Evidence before confidence — sources stay separate from speculation at every layer
Bounded steps, not freestyle — every unit of work has a clear question and scope
Humans own trust — nothing becomes reusable memory without explicit approval
Durable by default — research state survives session resets and machine changes
Light until it matters — ordinary work stays minimal; the runtime only expands when something important happens

Current Status

Ships one public reference implementation of the AITP protocol under research/knowledge-hub
Supports Codex, OpenCode, Claude Code, and OpenClaw front doors over the same kernel
Has a verified first-run path: bootstrap -> loop -> status
Has a verified lightweight idea-first path: explore -> promote-exploration
Has an explicit human approval gate before L2 promotion
Bridges into the Theoretical-Physics-Knowledge-Network formal-theory backend

What is mostly done:

protocol surface coverage for the current L0-L4 kernel
install/bootstrap/front-door adoption surface
runtime control plane, H-plane, layer graph, and route-transition visibility

What is not yet fully proven:

real-topic end-to-end research utility across L0 -> L1 -> L3 -> L4 -> L2
deep-execution parity on every non-Codex runtime
full maturity of the L2 knowledge surface and statement-compilation pipeline

Contributing

AITP stabilizes the research protocol, not one frozen implementation.
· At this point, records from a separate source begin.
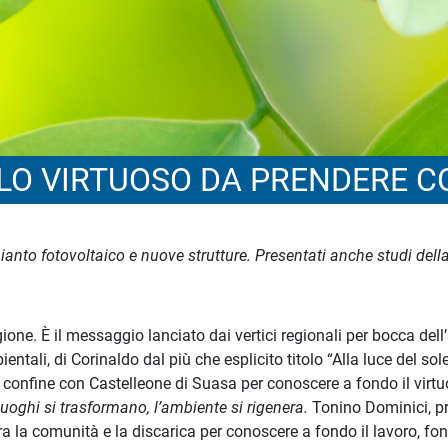
LO VIRTUOSO DA PRENDERE C
ianto fotovoltaico e nuove strutture. Presentati anche studi del
egione. È il messaggio lanciato dai vertici regionali per bocca d
tali, di Corinaldo dal più che esplicito titolo “Alla luce del sole
 confine con Castelleone di Suasa per conoscere a fondo il virtuo
luoghi si trasformano, l’ambiente si rigenera.
Tonino Dominici, pr
 tra la comunità e la discarica per conoscere a fondo il lavoro, f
Contributions that preserve the layer model, durable artifacts, evidence boundaries, and governed promotion gates are welcome.

See docs/CHARTER.md for what counts as disciplined AI-assisted theoretical-physics work. See docs/AITP_GSD_WORKFLOW_CONTRACT.md for the boundary between research-topic work in AITP and implementation work in GSD.

License

MIT License — see LICENSE file for details.